From: GUEST,beardedbruce
Date: 05 Jun 09 - 05:37 PM

UN: New uranium traces found in Syria
         

George Jahn, Associated Press Writer – 20 mins ago

VIENNA – The U.N nuclear agency on Friday reported its second unexplained find of uranium particles at a Syrian nuclear site, in a probe launched by suspicions that a remote desert site hit by Israeli warplanes was a nearly finished plutonium producing reactor.

In a separate report, the International Atomic Energy Agency said Iran continued to expand its uranium enrichment program despite three sets of U.N. Security Council sanctions meant to pressure Tehran into freezing such activities.

And it said the growing pace of enrichment is causing it to review its inspection routine so that it can maintain oversight of the process.

Iran and Syria are under IAEA investigation — Tehran, since revelations more than six years ago of undeclared nuclear activities that could be used to make weapons, and Syria after Israel bombed a structure in 2006 said by the U.S. to be a reactor built with North Korean help.

But the agency has made little progress for over a year in both cases, and both of the restricted reports made available to The Associated Press on Friday essentially confirmed the status quo — stonewalling by both countries of the two separate IAEA probes.

Iran says its nuclear activities are peaceful; Damascus denies hiding any nuclear program.

"In order for the agency to complete its assessment, Syria needs to be more cooperative and transparent," said the IAEA in a document that detailed repeated attempts by agency inspectors to press for renewed inspections and documents — all turned down by Damascus.
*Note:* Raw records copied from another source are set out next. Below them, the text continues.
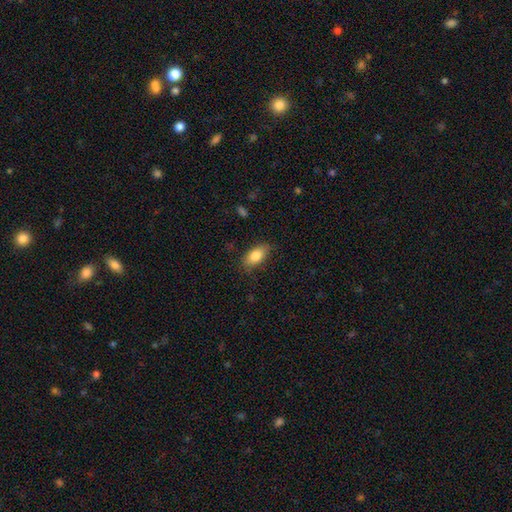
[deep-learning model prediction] The model was most divided on "merging": none: 82%, minor disturbance: 14%, major disturbance: 3%, merger: 1%. More confident: how rounded — in between (90%); smooth or featured — smooth (84%).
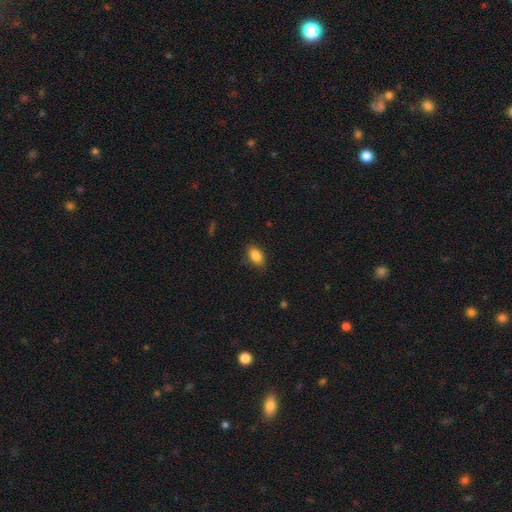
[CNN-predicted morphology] This is clearly a smooth galaxy (86%). How rounded: clearly in between (89%). Merging: clearly none (83%).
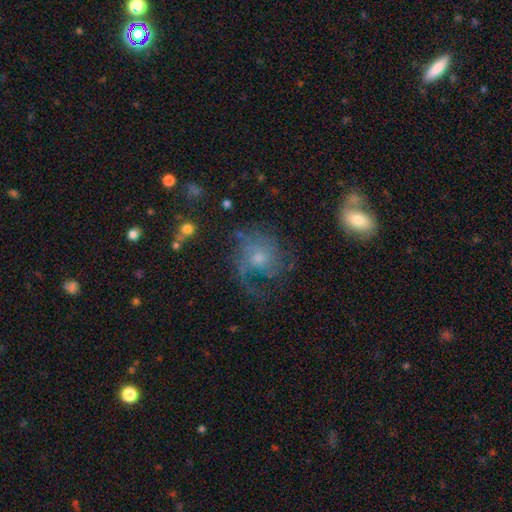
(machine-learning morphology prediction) featured or disk 67%, smooth 22%, star or artifact 12%. Down the decision tree: edge-on disk — no (97%); bar — no (74%); spiral arms — yes (86%); spiral arm count — 1 (32%); spiral winding — medium (39%); bulge size — moderate (52%); merging — none (50%).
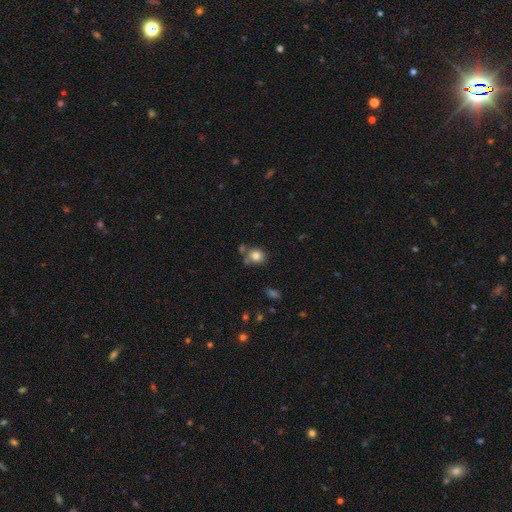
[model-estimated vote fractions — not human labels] smooth 81%, star or artifact 11%, featured or disk 8%. Down the decision tree: how rounded — round (71%); merging — none (65%).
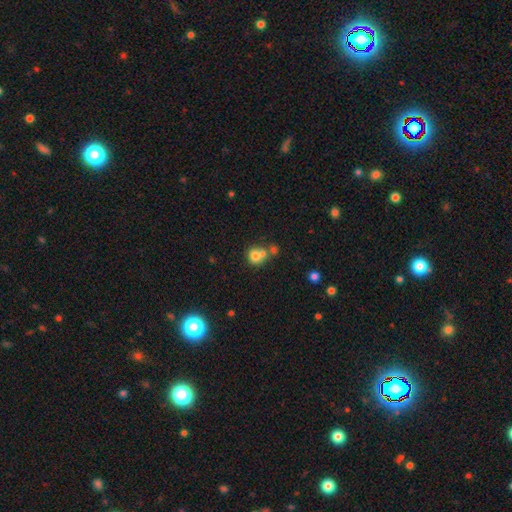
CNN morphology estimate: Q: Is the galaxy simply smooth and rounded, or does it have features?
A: smooth — 73%.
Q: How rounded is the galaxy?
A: round — 80%.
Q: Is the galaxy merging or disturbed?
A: merger — 50%.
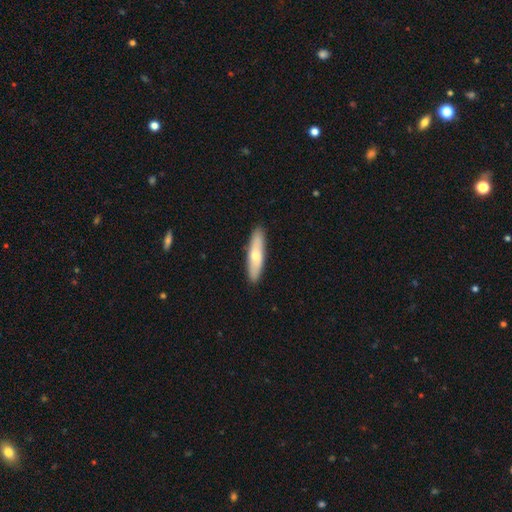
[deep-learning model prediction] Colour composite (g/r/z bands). It shows a smooth galaxy with no disk features (61%) that is cigar-shaped (74%). Merging: none (90%).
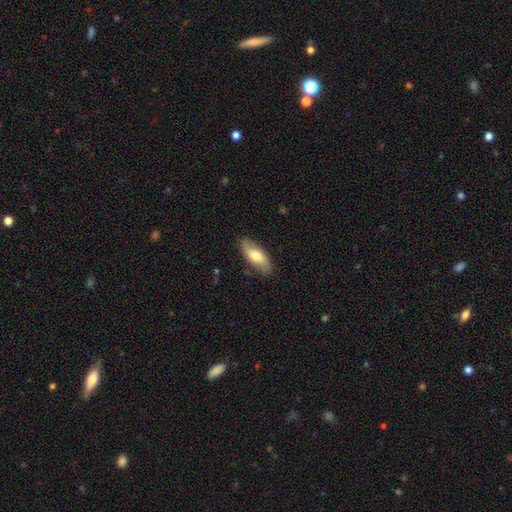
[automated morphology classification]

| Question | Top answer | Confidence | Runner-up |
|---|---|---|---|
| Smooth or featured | smooth | 67% | featured or disk (27%) |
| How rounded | in between | 81% | cigar-shaped (17%) |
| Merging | none | 83% | minor disturbance (13%) |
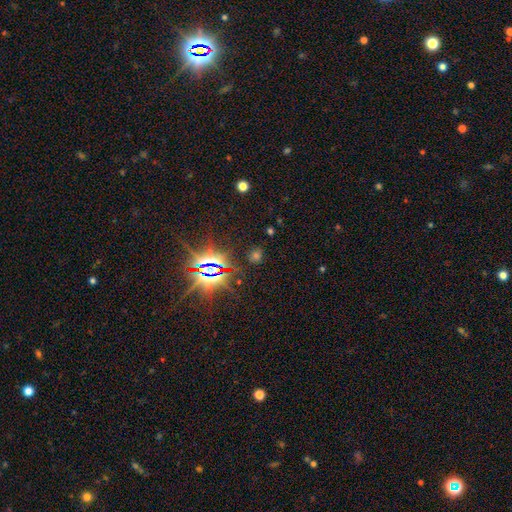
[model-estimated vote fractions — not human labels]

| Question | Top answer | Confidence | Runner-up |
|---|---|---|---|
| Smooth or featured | star or artifact | 60% | smooth (31%) |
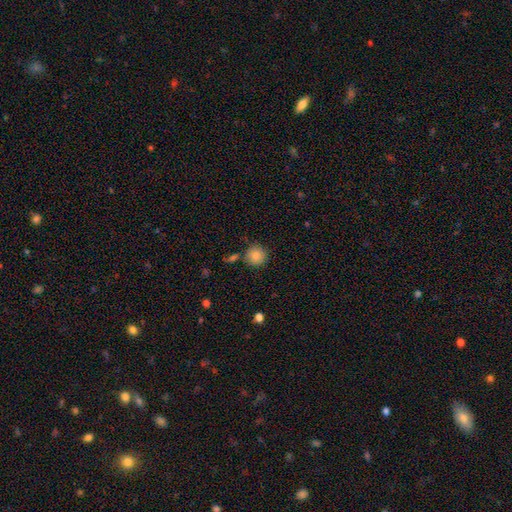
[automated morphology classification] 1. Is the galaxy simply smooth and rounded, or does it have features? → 86% smooth, 9% star or artifact, 5% featured or disk.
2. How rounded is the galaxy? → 94% round, 5% in between, 1% cigar-shaped.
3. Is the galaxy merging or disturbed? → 81% none, 10% minor disturbance, 7% merger, 3% major disturbance.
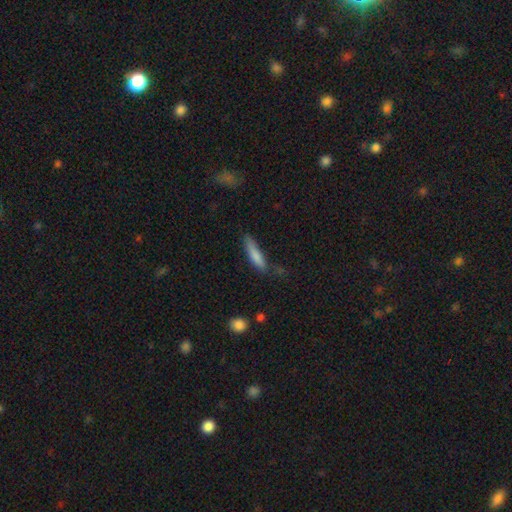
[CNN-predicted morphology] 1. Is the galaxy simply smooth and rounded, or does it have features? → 80% smooth, 13% featured or disk, 7% star or artifact.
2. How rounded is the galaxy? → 78% cigar-shaped, 21% in between, 2% round.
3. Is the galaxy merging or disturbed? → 64% none, 26% minor disturbance, 7% major disturbance, 3% merger.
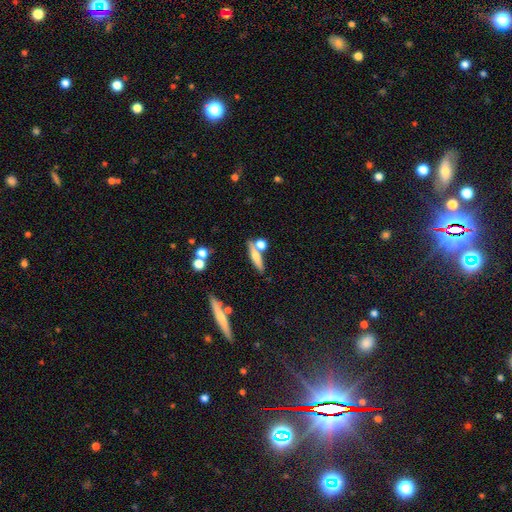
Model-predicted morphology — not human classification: The model was most divided on "smooth or featured": smooth: 56%, featured or disk: 35%, star or artifact: 9%. More confident: how rounded — cigar-shaped (69%); merging — none (61%).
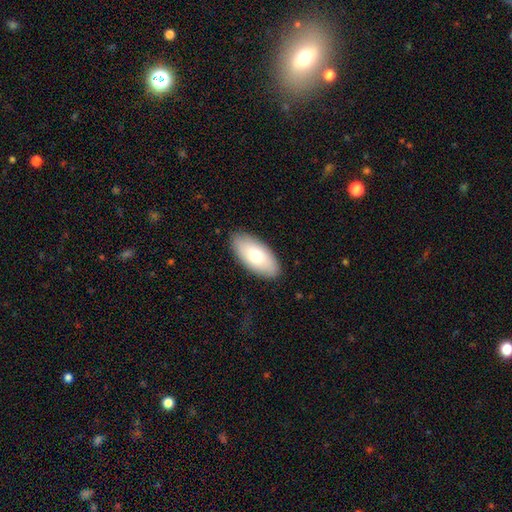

Drawing heavily on language of previous reports, the Iran document said Tehran has not "cooperated with the agency ... which gives rise to concerns and which need to be clarified to exclude the possibility of military dimensions to Iran's nuclear program."

The report noted that Tehran continued to rebuff agency efforts to investigate suspicions the Islamic Republic had at least planned to make nuclear weapons.

Without cooperation by the Islamic Republic, the IAEA "will not be in a position to provide credible assurance about the absence of undeclared nuclear material and activities in Iran," the report said.

Syria and Iran are to come under renewed scrutiny when the 35-nation board of the agency meets June 15 to discuss the two reports.

While the Syrian report was prepared only for the board members, the one on Iran also was transmitted Friday to the Security Council, which for more than three years has tried to pressure Tehran to give up enrichment and other activities of concern.

Tehran says it is exercising its right to develop nuclear power in expanding its enrichment program. But the U.S. other great powers and dozens of additional countries fear Iran might at some point shift from producing low enriched uranium needed for nuclear fuel to making highly enriched matter suitable for use in the core of nuclear warheads.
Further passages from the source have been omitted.